**WORK TO COMPLETE:** Please render every line of the listing below as a JSON list of strings, one string per line, leaving out blank lines and the pictures.

**INFORMATION SHOWN:**

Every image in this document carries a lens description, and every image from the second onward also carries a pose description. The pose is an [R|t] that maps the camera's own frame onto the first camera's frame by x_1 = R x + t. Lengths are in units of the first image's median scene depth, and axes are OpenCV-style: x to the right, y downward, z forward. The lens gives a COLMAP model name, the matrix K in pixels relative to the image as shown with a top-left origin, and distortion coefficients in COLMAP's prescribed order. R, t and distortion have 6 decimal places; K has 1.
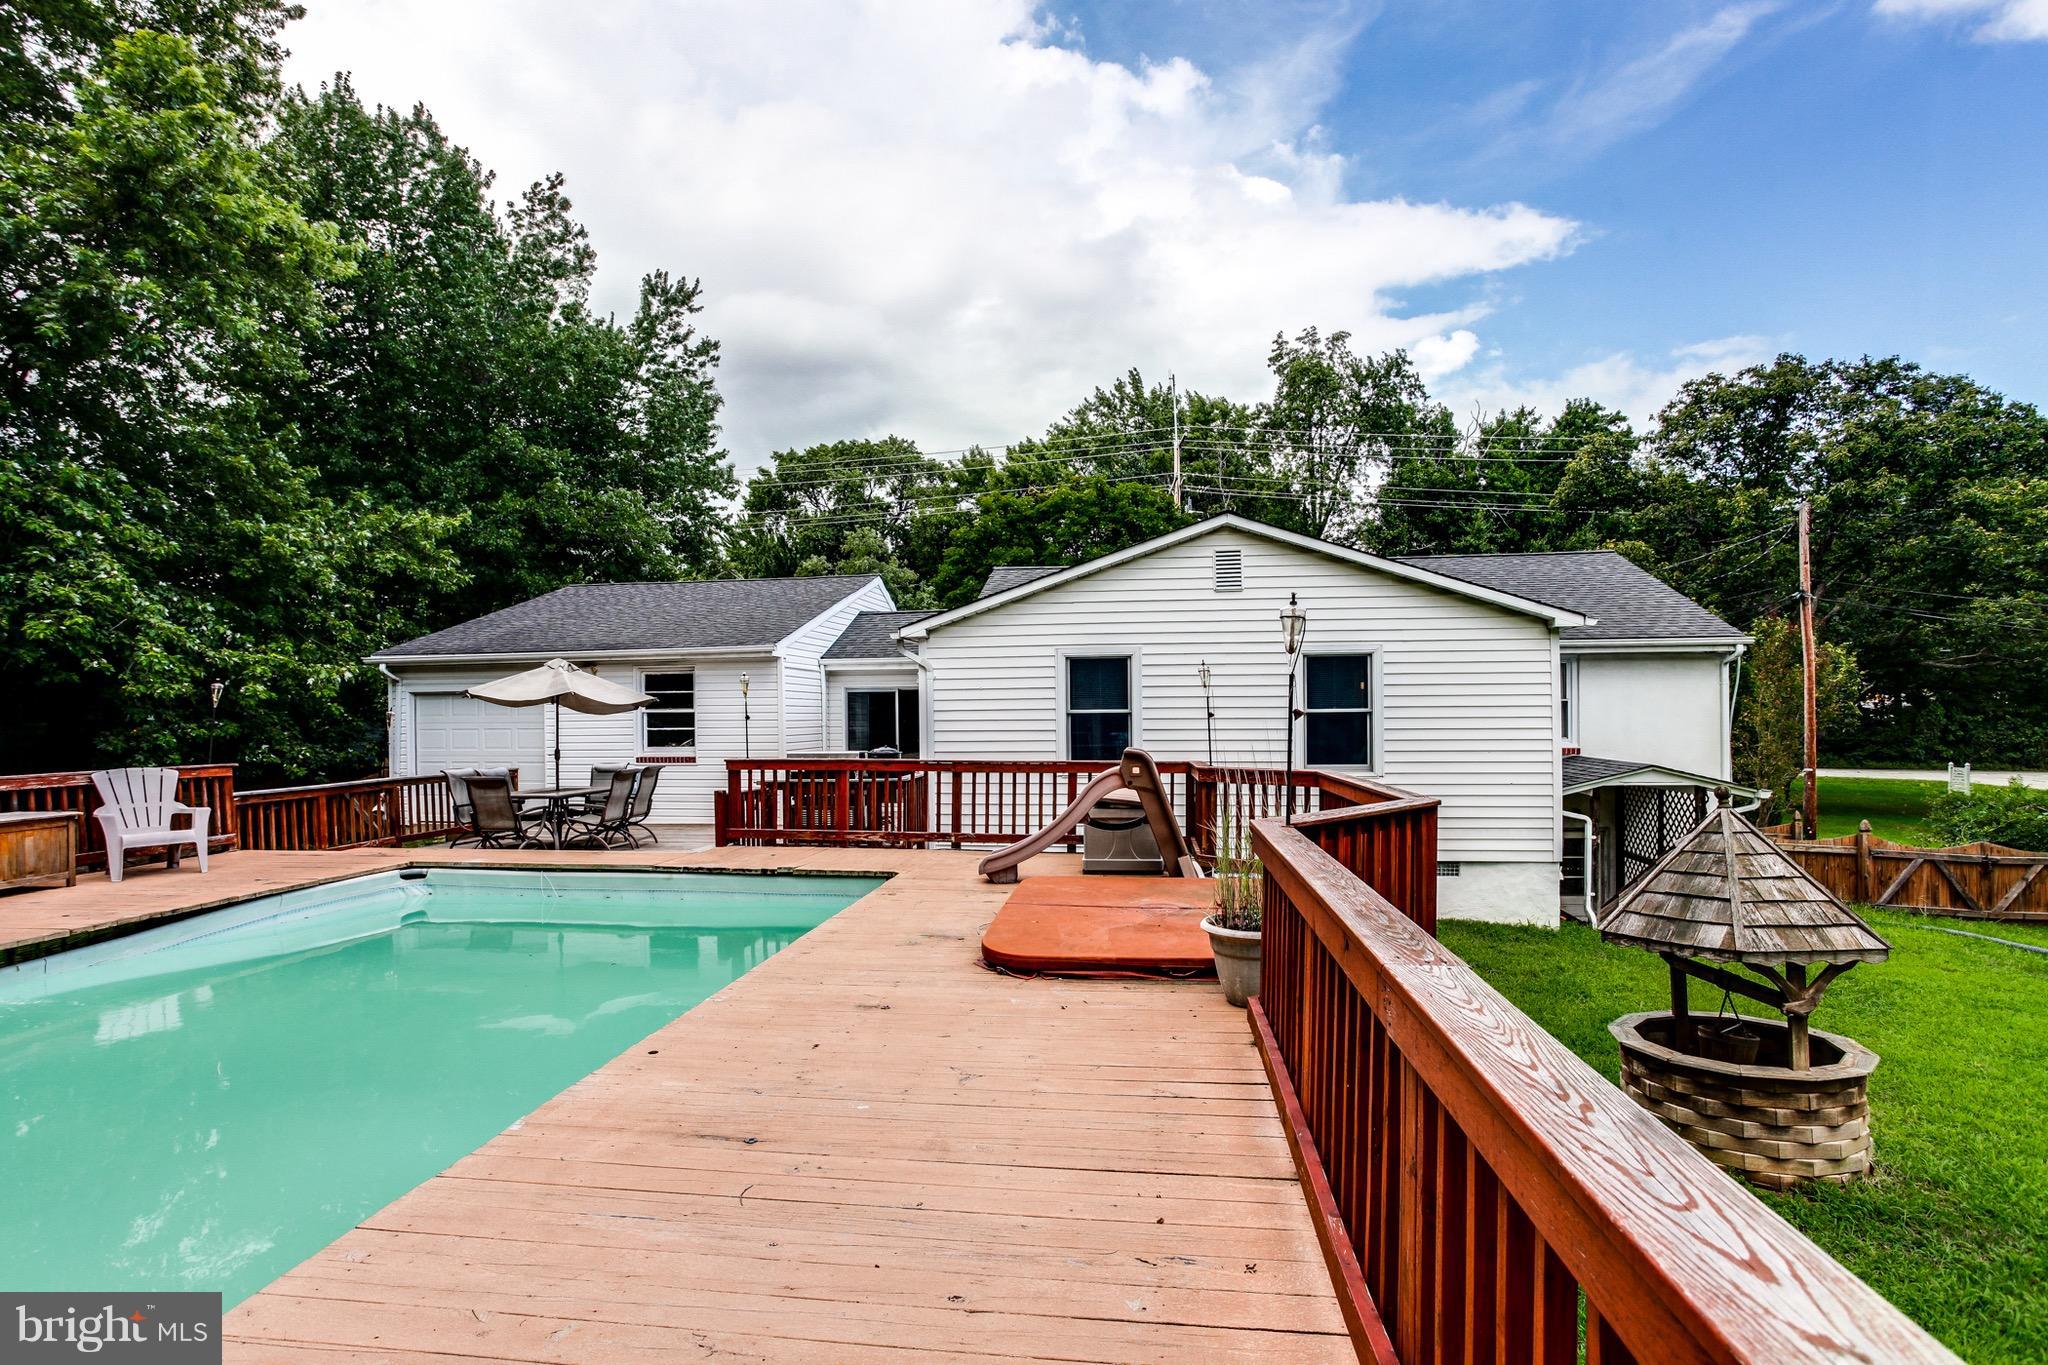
lens RADIAL K [[1009.8, 0, 986.6], [0, 1009.8, 694.4], [0, 0, 1]] dist [-0.041349, 0.000879]
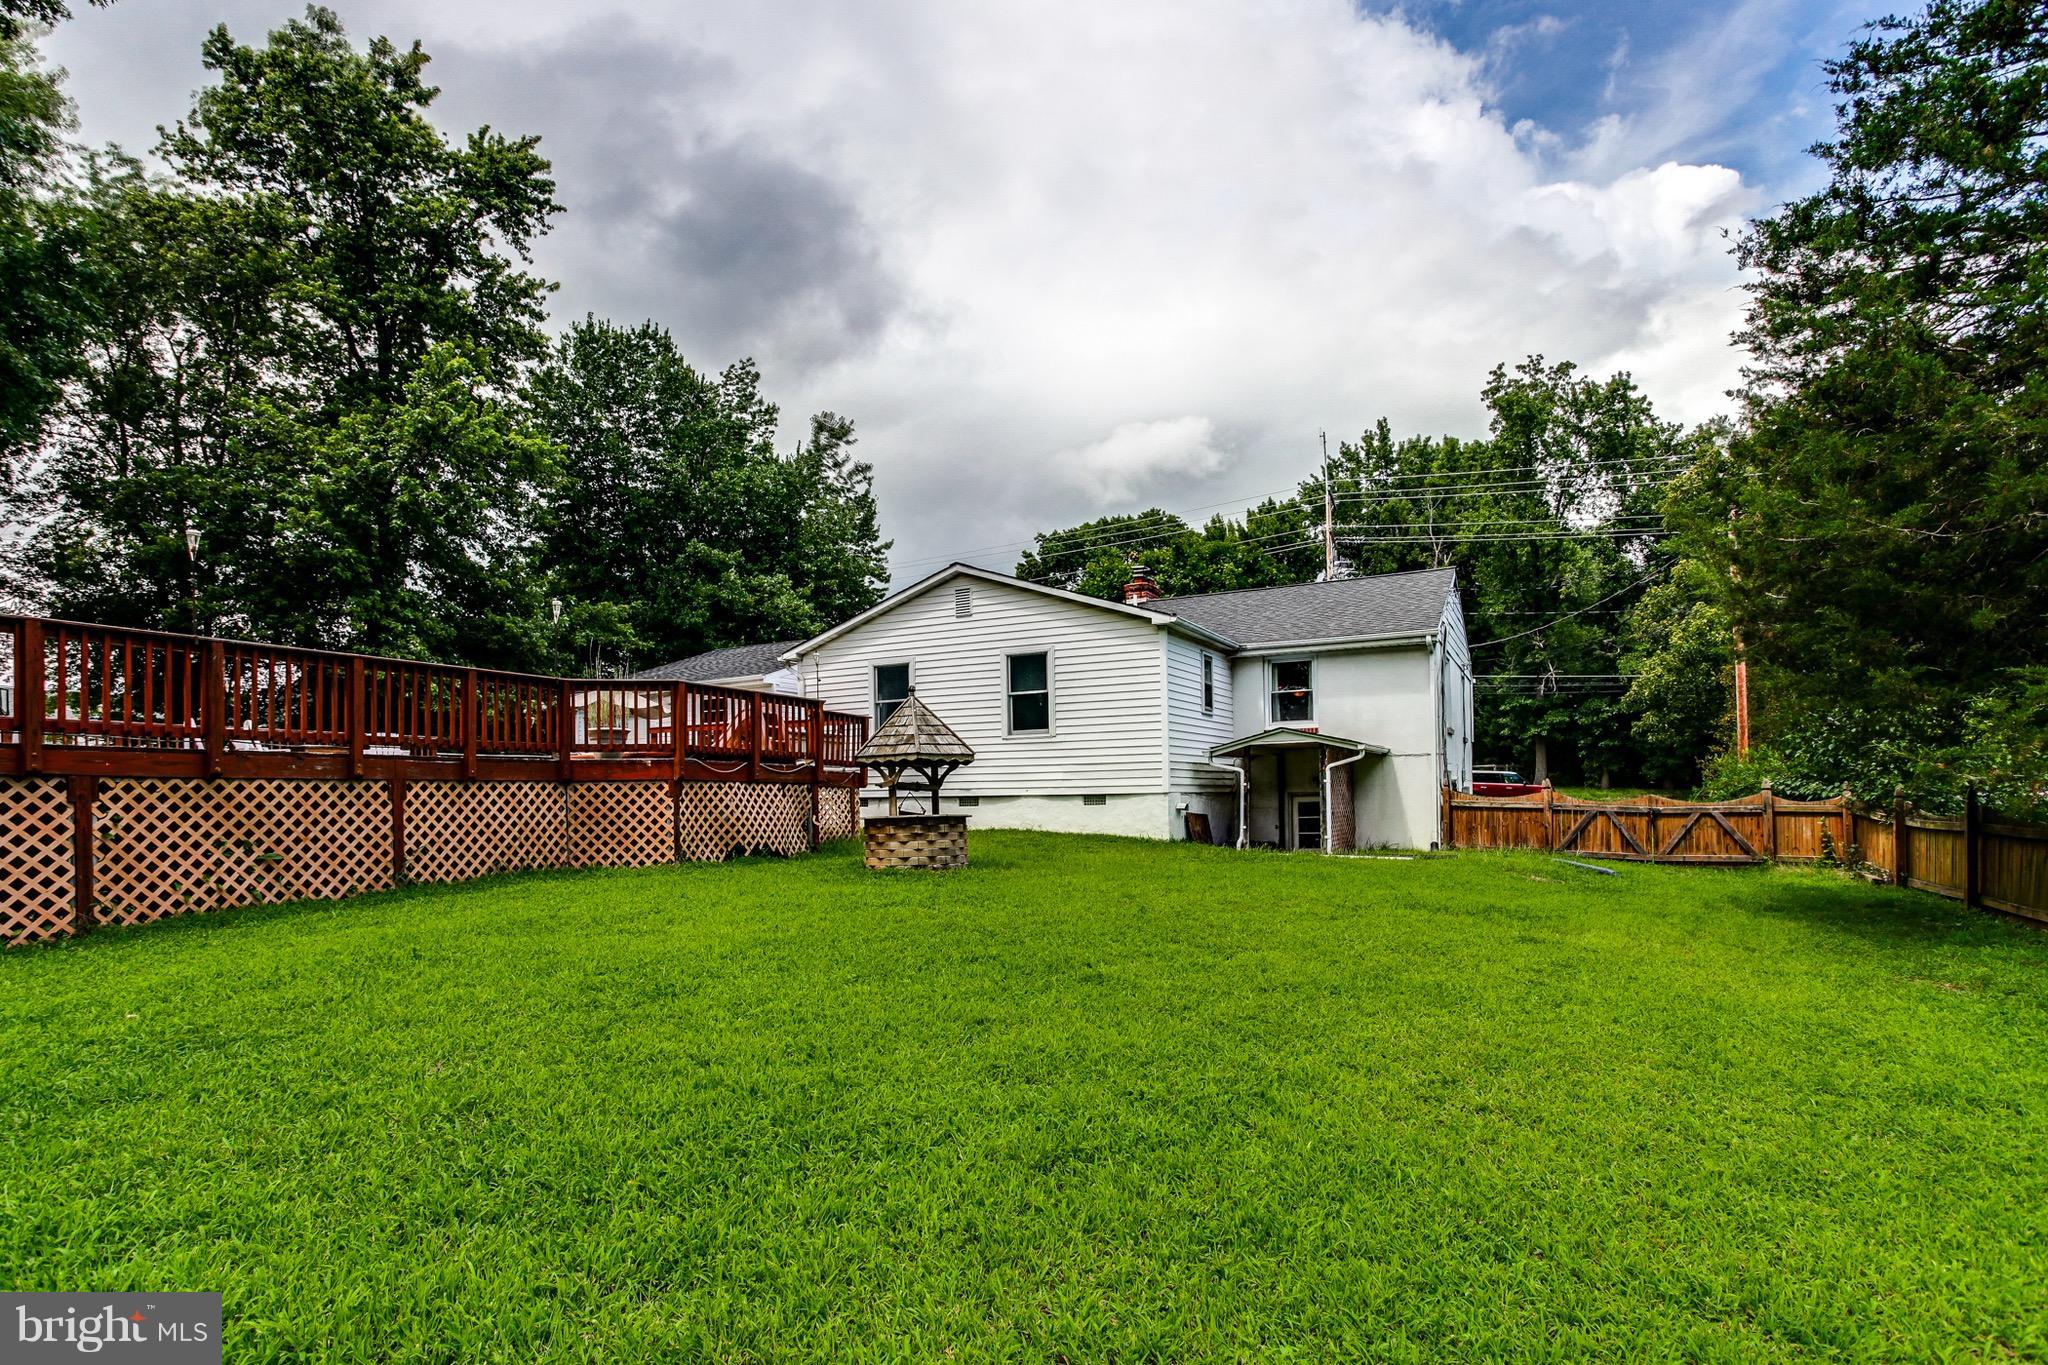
lens RADIAL K [[1050.5, 0, 978.0], [0, 1050.5, 673.5], [0, 0, 1]] dist [-0.044940, 0.000037]
pose [[0.936685, -0.044044, -0.347391, 0.379704], [0.010417, 0.995124, -0.098080, 0.064418], [0.350017, 0.088251, 0.932577, -0.221265]]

**ANSWER TO THIS EXERCISE:**
[
  "Every image in this document carries a lens description, and every image from the second onward also carries a pose description. The pose is an [R|t] that maps the camera's own frame onto the first camera's frame by x_1 = R x + t. Lengths are in units of the first image's median scene depth, and axes are OpenCV-style: x to the right, y downward, z forward. The lens gives a COLMAP model name, the matrix K in pixels relative to the image as shown with a top-left origin, and distortion coefficients in COLMAP's prescribed order. R, t and distortion have 6 decimal places; K has 1.",
  "lens RADIAL K [[1009.8, 0, 986.6], [0, 1009.8, 694.4], [0, 0, 1]] dist [-0.041349, 0.000879]",
  "lens RADIAL K [[1050.5, 0, 978.0], [0, 1050.5, 673.5], [0, 0, 1]] dist [-0.044940, 0.000037]",
  "pose [[0.936685, -0.044044, -0.347391, 0.379704], [0.010417, 0.995124, -0.098080, 0.064418], [0.350017, 0.088251, 0.932577, -0.221265]]"
]